● **課題内容**
東海道の宿駅制度についての文章によると、家康が東海道の各宿場に常備させた伝馬は何疋か。

● **抜粋箇所**
%%
4 東海道/日光道中/奥州道中/中山道/甲州道中
「東海道」
慶長五年(一六〇〇)関ヶ原の戦いに勝利、天下に号令する立場に立った家康は、翌六年、東海道の駅制を定め、戦国期の宿制を設定、東海道の各宿場に、伝馬制印と定書を下し、伝馬三十六疋を常備し、伝馬手形を持つ者にはその使用を認めた。この年に五十三次の大半が定められたと考えられている。
東海道に続き、中山道の各宿にも伝馬、人足の負担が命じられ、公的な輸送手段制度が確立していった。その代償として伝馬一疋につき、居屋敷地三十から八十坪を提供、その分の地子(地代)を免除した。
御馴染み広重の、東海道五十三次日本橋の図で、朝焼けの空の下、太鼓橋である日本橋から、行列を組んで出発しているのは西国大名であろうか。時間は「お江戸日本橋七つ立ち」、現在の午前四時頃である。下りてくる橋の右端は高札場、左端は晒場、どちらも明治r六年に廃止されている。行列の前を横切っているのは、今朝魚河岸から仕入れた棒振りで、市場は橋を戻った川の向こう側、右側にひろがっていた。
%%
● **表示データ**
%%
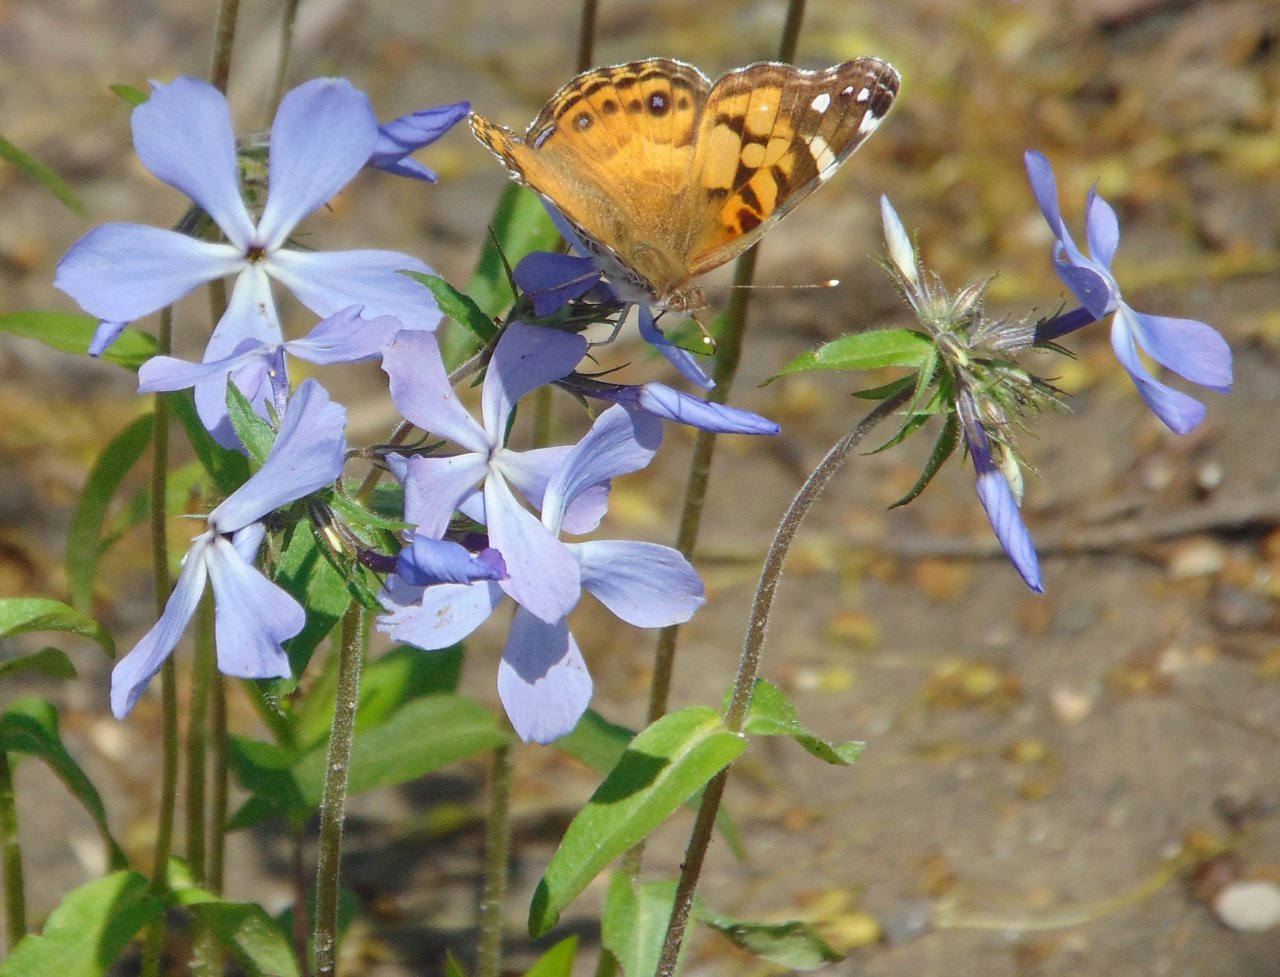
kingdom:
%%
● **課題の結果**
三十六疋。